Based on the definitions Spivak gave, I suspect that (as discussed in comments) his definition of continuity is based on the assumption that we're dealing with functions defined everywhere, or at very least having domains with no isolated points. His definition does indeed break down (badly) for functions such as yours.

A related (but more general) definition given for continuity at a point $a$ of the domain of a function $f$ is something like $$\forall\epsilon>0\:\exists\delta>0\:\forall x\in\operatorname{dom}f\:\bigl[|x-a|<\delta\implies |f(x)-f(a)|<\epsilon\bigr]$$ This is provably equivalent to:

(i) $x$ is isolated in $\operatorname{dom}f$, or

(ii) $x$ is a point of accumulation of $\operatorname{dom}(f)$ and $\lim_{y\to x}f(y)=f(x)$.

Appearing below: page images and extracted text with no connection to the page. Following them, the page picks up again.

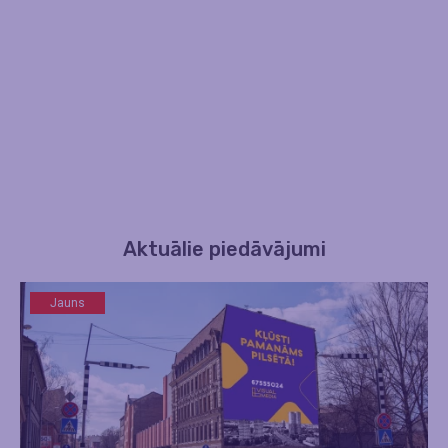
Aktuālie piedāvājumi
Jauns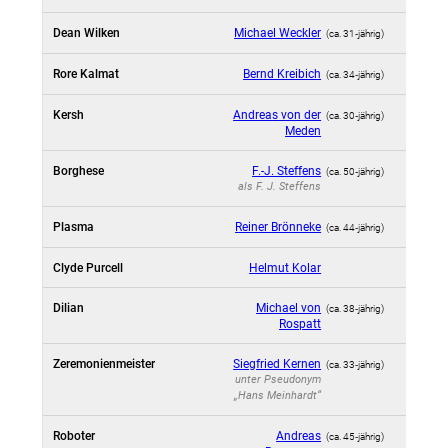
Dean Wilken
Michael Weckler
(ca. 31‑jährig)
Rore Kalmat
Bernd Kreibich
(ca. 34‑jährig)
Kersh
Andreas von der
(ca. 30‑jährig)
Meden
Borghese
F.-J. Steffens
(ca. 50‑jährig)
als
F. J. Steffens
Plasma
Reiner Brönneke
(ca. 44‑jährig)
Clyde Purcell
Helmut Kolar
Dilian
Michael von
(ca. 38‑jährig)
Rospatt
Zeremonienmeister
Siegfried Kernen
(ca. 33‑jährig)
unter Pseudonym
„Hans Meinhardt“
Roboter
Andreas
(ca. 45‑jährig)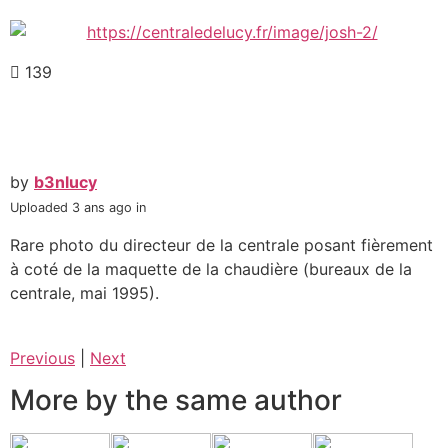
139
by
b3nlucy
Uploaded
3 ans ago
in
Rare photo du directeur de la centrale posant fièrement
à coté de la maquette de la chaudière (bureaux de la
centrale, mai 1995).
Previous
|
Next
More by the same author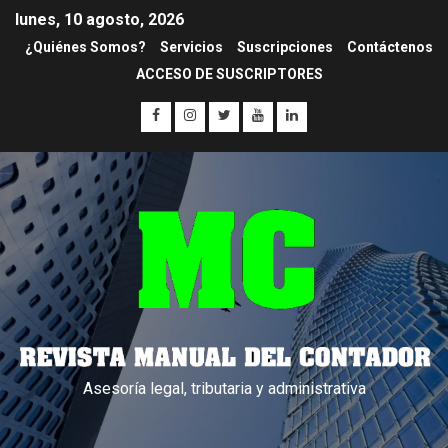
lunes, 10 agosto, 2026
¿Quiénes Somos?
Servicios
Suscripciones
Contáctenos
ACCESO DE SUSCRIPTORES
Asesoría legal, tributaria y administrativa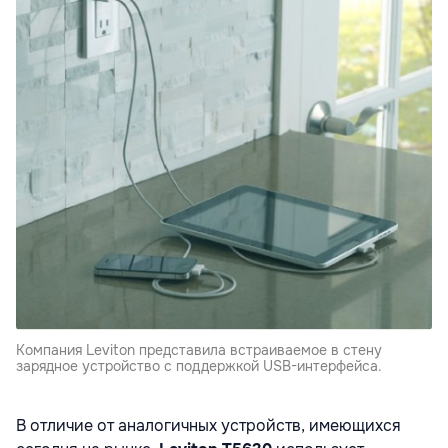
Компания Leviton представила встраиваемое в стену
зарядное устройство с поддержкой USB-интерфейса.
В отличие от аналогичных устройств, имеющихся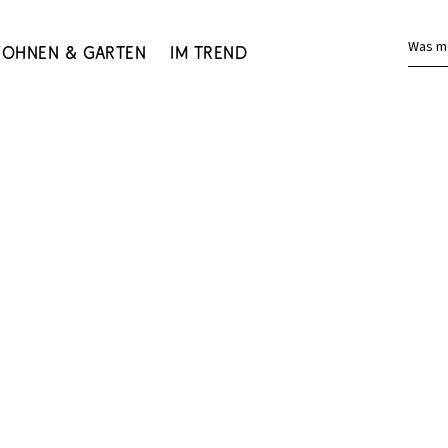
Was m
ohnen & Garten
Im Trend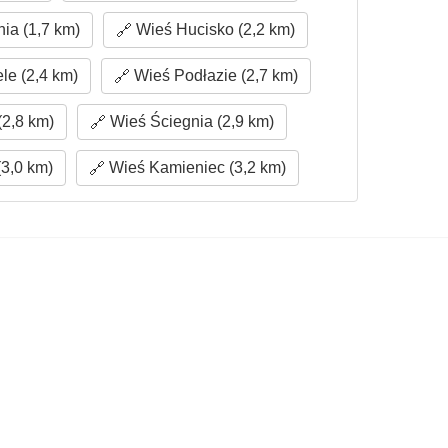
ia (1,7 km)
Wieś Hucisko (2,2 km)
e (2,4 km)
Wieś Podłazie (2,7 km)
2,8 km)
Wieś Ściegnia (2,9 km)
3,0 km)
Wieś Kamieniec (3,2 km)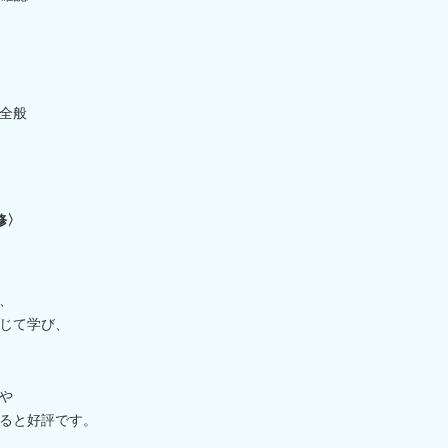
全般
修〉
、
じて学び、
や
ると好評です。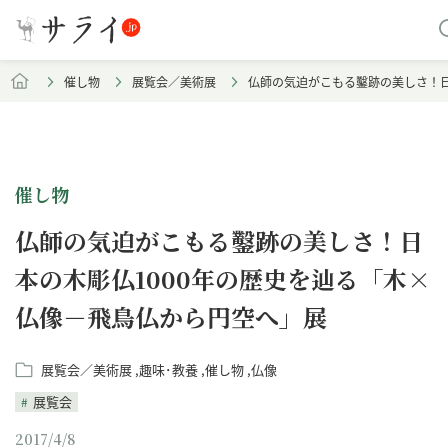
催し物
展覧会／美術展
仏師の気迫がこもる鑿跡の美しさ！日
催し物
仏師の気迫がこもる鑿跡の美しさ！日
本の木彫仏1000年の歴史を辿る「木×
仏像－飛鳥仏から円空へ」展
展覧会／美術展
趣味･教養
催し物
仏像
展覧会
2017/4/8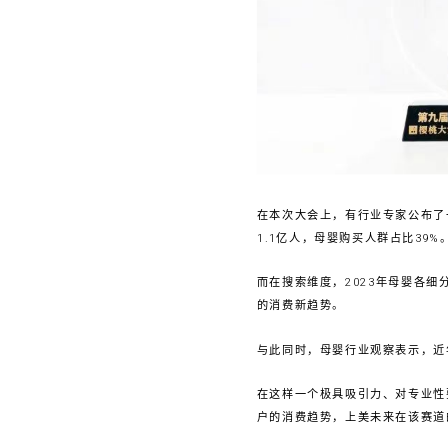
在本次大会上，有行业专家公布了
1.1亿人，母婴购买人群占比39%
而在搜索维度，2023年母婴各
的消费新趋势。
与此同时，母婴行业观察表示，近
在这样一个极具吸引力、对专业性
户的消费趋势，上美未来在该赛道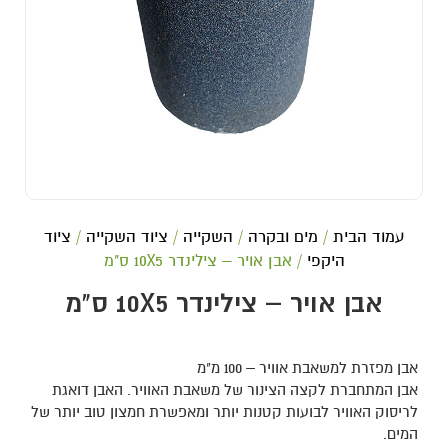
עמוד הבית
/
מים ובקרה
/
השקייה
/
ציוד השקייה
/
ציוד
היקפי
/ אבן אויר – צילינדר 10X5 ס"מ
אבן אויר – צילינדר 10X5 ס"מ
אבן מפזרת למשאבת אוויר – 100 מ"מ
אבן המתחברת לקצה הצינור של משאבת האוויר. האבן דואגת
לריסוק האוויר לבועות קטנות יותר ומאפשרת חמצון טוב יותר של
המים.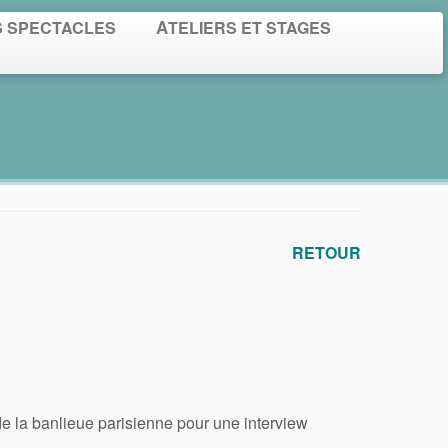
S SPECTACLES
ATELIERS ET STAGES
RETOUR
e la banlieue parisienne pour une interview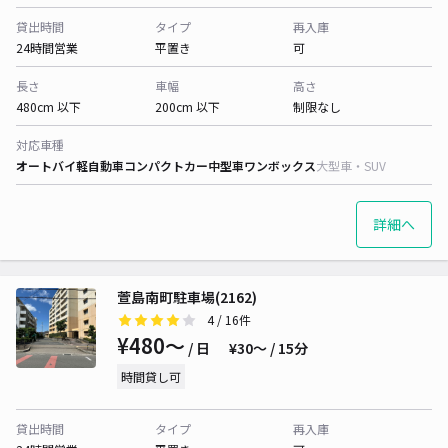
貸出時間
タイプ
再入庫
24時間営業
平置き
可
長さ
車幅
高さ
480cm 以下
200cm 以下
制限なし
対応車種
オートバイ
軽自動車
コンパクトカー
中型車
ワンボックス
大型車・SUV
詳細へ
萱島南町駐車場(2162)
4
/ 16件
¥480〜
/ 日
¥30〜 / 15分
時間貸し可
貸出時間
タイプ
再入庫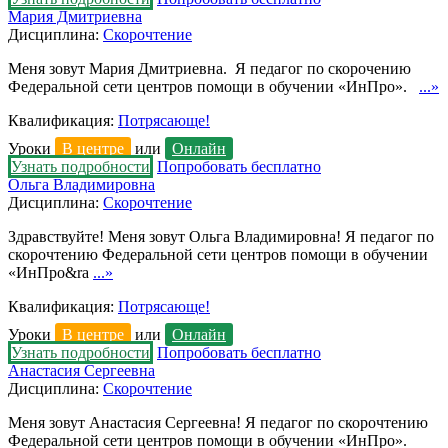
Мария Дмитриевна
Дисциплина:
Скорочтение
Меня зовут Мария Дмитриевна. Я педагог по скорочению
Федеральной сети центров помощи в обучении «ИнПро».
...»
Квалификация:
Потрясающе!
Уроки
В центре
или
Онлайн
Узнать подробности
Попробовать бесплатно
Ольга Владимировна
Дисциплина:
Скорочтение
Здравствуйте! Меня зовут Ольга Владимировна! Я педагог по
скорочтению Федеральной сети центров помощи в обучении
«ИнПро&ra
...»
Квалификация:
Потрясающе!
Уроки
В центре
или
Онлайн
Узнать подробности
Попробовать бесплатно
Анастасия Сергеевна
Дисциплина:
Скорочтение
Меня зовут Анастасия Сергеевна! Я педагог по скорочтению
Федеральной сети центров помощи в обучении «ИнПро».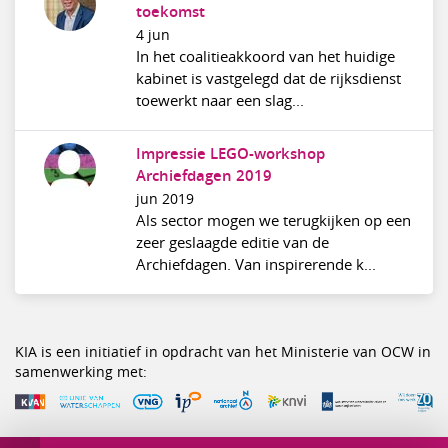
toekomst
4 jun
In het coalitieakkoord van het huidige
kabinet is vastgelegd dat de rijksdienst
toewerkt naar een slag...
Impressie LEGO-workshop
Archiefdagen 2019
jun 2019
Als sector mogen we terugkijken op een
zeer geslaagde editie van de
Archiefdagen. Van inspirerende k...
KIA is een initiatief in opdracht van het Ministerie van OCW in
samenwerking met: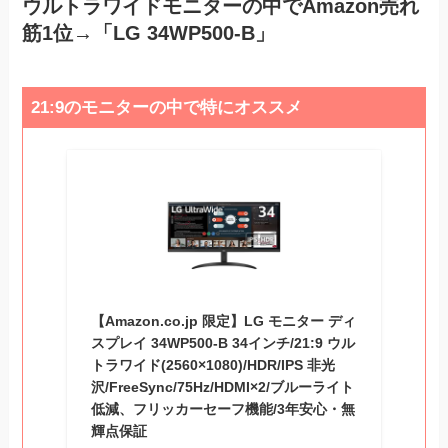
ウルトラワイドモニターの中でAmazon売れ
筋1位→「LG 34WP500-B」
21:9のモニターの中で特にオススメ
【Amazon.co.jp 限定】LG モニター ディ
スプレイ 34WP500-B 34インチ/21:9 ウル
トラワイド(2560×1080)/HDR/IPS 非光
沢/FreeSync/75Hz/HDMI×2/ブルーライト
低減、フリッカーセーフ機能/3年安心・無
輝点保証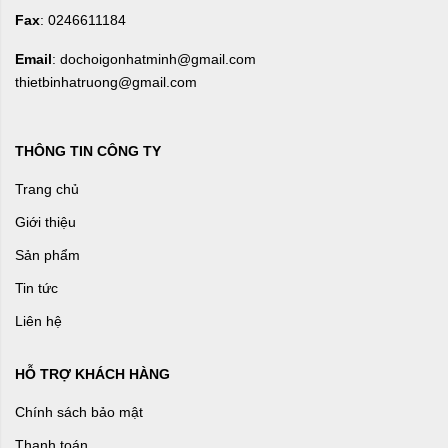
Fax
: 0246611184
Email
: dochoigonhatminh@gmail.com
thietbinhatruong@gmail.com
THÔNG TIN CÔNG TY
Trang chủ
Giới thiệu
Sản phẩm
Tin tức
Liên hệ
HỖ TRỢ KHÁCH HÀNG
Chính sách bảo mật
Thanh toán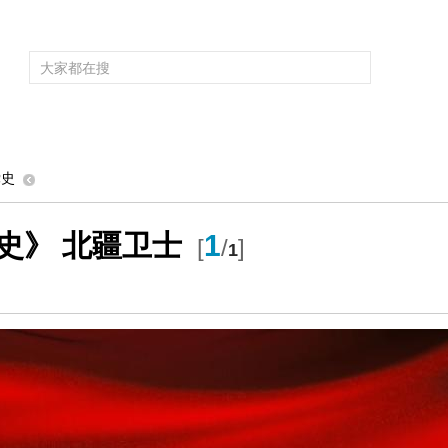
频道大全
栏目大全
片库
4K专区
听
育
电影
国防军事
电视剧
纪录
科教
戏曲
社会与法
少
党史
史》 北疆卫士
1
[
/
]
1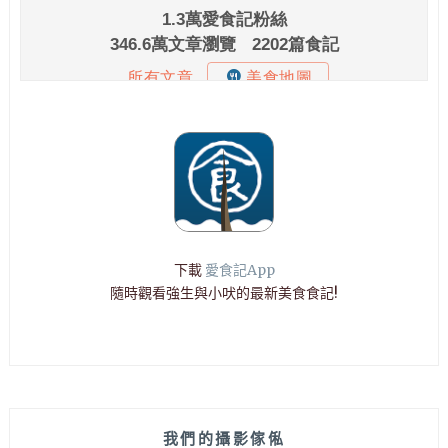
下載
愛食記App
隨時觀看強生與小吠的最新美食食記!
我們的攝影傢俬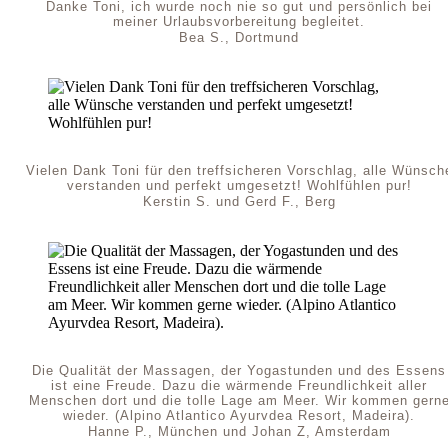
Danke Toni, ich wurde noch nie so gut und persönlich bei
meiner Urlaubsvorbereitung begleitet.
Bea S., Dortmund
Vielen Dank Toni für den treffsicheren Vorschlag, alle Wünsch
verstanden und perfekt umgesetzt! Wohlfühlen pur!
Kerstin S. und Gerd F., Berg
Die Qualität der Massagen, der Yogastunden und des Essens
ist eine Freude. Dazu die wärmende Freundlichkeit aller
Menschen dort und die tolle Lage am Meer. Wir kommen gern
wieder. (Alpino Atlantico Ayurvdea Resort, Madeira).
Hanne P., München und Johan Z, Amsterdam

The key to the proof is that for a point of accumulation $a$ of $\operatorname{dom}f,$ we say $\lim_{x\to a}f(x)=l$ iff $$\forall\epsilon>0\:\exists\delta>0\:\forall x\in\operatorname{dom}f\:\bigl[\color{red}{0<}|x-a|<\delta\implies |f(x)-l|<\epsilon\bigr]$$ Note that this definition also varies subtly and critically from Spivak's.

Solution 2:

The whole mess stems from the unfortunate definition of continuity adopted by many authors. I'd say continuity is the primary concept, and $\lim$ is an exception handling measure. For the purposes of elementary analysis a function $f$ is continuous at $a$ if for any $\epsilon>0$ there is a $\delta>0$ such that $|f(x)-f(a)|<\epsilon$ whenever $|x-a|<\delta$. This gives you the "chain rule for continuity" for free, whereas defining continuity via limits enforces a case analysis.